> _Your task_
Every line of the entries below that carries the string "also" should be copied.

Page-level text extractions:
§ §
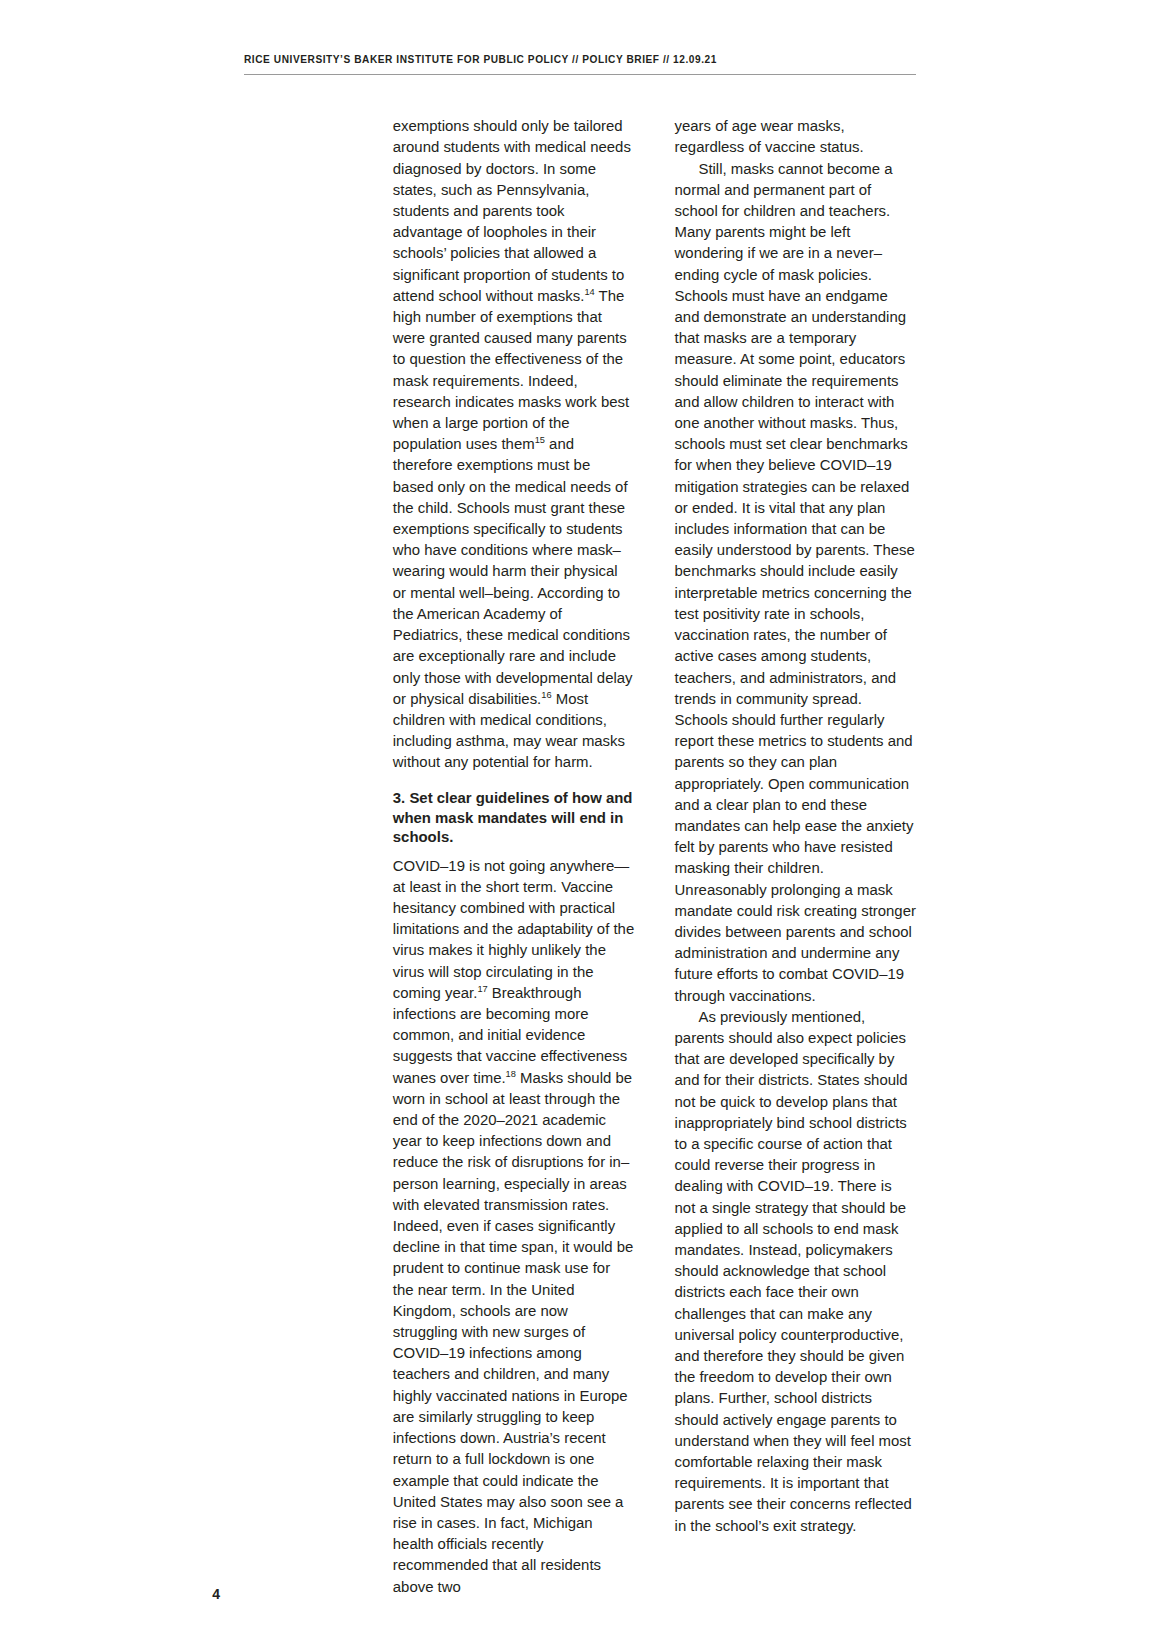Rice University’s Baker Institute for Public Policy // Policy Brief // 12.09.21
exemptions should only be tailored around students with medical needs diagnosed by doctors. In some states, such as Pennsylvania, students and parents took advantage of loopholes in their schools’ policies that allowed a significant proportion of students to attend school without masks.14 The high number of exemptions that were granted caused many parents to question the effectiveness of the mask requirements. Indeed, research indicates masks work best when a large portion of the population uses them15 and therefore exemptions must be based only on the medical needs of the child. Schools must grant these exemptions specifically to students who have conditions where mask–wearing would harm their physical or mental well–being. According to the American Academy of Pediatrics, these medical conditions are exceptionally rare and include only those with developmental delay or physical disabilities.16 Most children with medical conditions, including asthma, may wear masks without any potential for harm.
3. Set clear guidelines of how and when mask mandates will end in schools.
COVID–19 is not going anywhere—at least in the short term. Vaccine hesitancy combined with practical limitations and the adaptability of the virus makes it highly unlikely the virus will stop circulating in the coming year.17 Breakthrough infections are becoming more common, and initial evidence suggests that vaccine effectiveness wanes over time.18 Masks should be worn in school at least through the end of the 2020–2021 academic year to keep infections down and reduce the risk of disruptions for in–person learning, especially in areas with elevated transmission rates. Indeed, even if cases significantly decline in that time span, it would be prudent to continue mask use for the near term. In the United Kingdom, schools are now struggling with new surges of COVID–19 infections among teachers and children, and many highly vaccinated nations in Europe are similarly struggling to keep infections down. Austria’s recent return to a full lockdown is one example that could indicate the United States may also soon see a rise in cases. In fact, Michigan health officials recently recommended that all residents above two
years of age wear masks, regardless of vaccine status.
Still, masks cannot become a normal and permanent part of school for children and teachers. Many parents might be left wondering if we are in a never–ending cycle of mask policies. Schools must have an endgame and demonstrate an understanding that masks are a temporary measure. At some point, educators should eliminate the requirements and allow children to interact with one another without masks. Thus, schools must set clear benchmarks for when they believe COVID–19 mitigation strategies can be relaxed or ended. It is vital that any plan includes information that can be easily understood by parents. These benchmarks should include easily interpretable metrics concerning the test positivity rate in schools, vaccination rates, the number of active cases among students, teachers, and administrators, and trends in community spread. Schools should further regularly report these metrics to students and parents so they can plan appropriately. Open communication and a clear plan to end these mandates can help ease the anxiety felt by parents who have resisted masking their children. Unreasonably prolonging a mask mandate could risk creating stronger divides between parents and school administration and undermine any future efforts to combat COVID–19 through vaccinations.
As previously mentioned, parents should also expect policies that are developed specifically by and for their districts. States should not be quick to develop plans that inappropriately bind school districts to a specific course of action that could reverse their progress in dealing with COVID–19. There is not a single strategy that should be applied to all schools to end mask mandates. Instead, policymakers should acknowledge that school districts each face their own challenges that can make any universal policy counterproductive, and therefore they should be given the freedom to develop their own plans. Further, school districts should actively engage parents to understand when they will feel most comfortable relaxing their mask requirements. It is important that parents see their concerns reflected in the school’s exit strategy.
4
§ §
> _Exercise output_
COVID–19 is not going anywhere—at least in the short term. Vaccine hesitancy combined with practical limitations and the adaptability of the virus makes it highly unlikely the virus will stop circulating in the coming year.17 Breakthrough infections are becoming more common, and initial evidence suggests that vaccine effectiveness wanes over time.18 Masks should be worn in school at least through the end of the 2020–2021 academic year to keep infections down and reduce the risk of disruptions for in–person learning, especially in areas with elevated transmission rates. Indeed, even if cases significantly decline in that time span, it would be prudent to continue mask use for the near term. In the United Kingdom, schools are now struggling with new surges of COVID–19 infections among teachers and children, and many highly vaccinated nations in Europe are similarly struggling to keep infections down. Austria’s recent return to a full lockdown is one example that could indicate the United States may also soon see a rise in cases. In fact, Michigan health officials recently recommended that all residents above two
As previously mentioned, parents should also expect policies that are developed specifically by and for their districts. States should not be quick to develop plans that inappropriately bind school districts to a specific course of action that could reverse their progress in dealing with COVID–19. There is not a single strategy that should be applied to all schools to end mask mandates. Instead, policymakers should acknowledge that school districts each face their own challenges that can make any universal policy counterproductive, and therefore they should be given the freedom to develop their own plans. Further, school districts should actively engage parents to understand when they will feel most comfortable relaxing their mask requirements. It is important that parents see their concerns reflected in the school’s exit strategy.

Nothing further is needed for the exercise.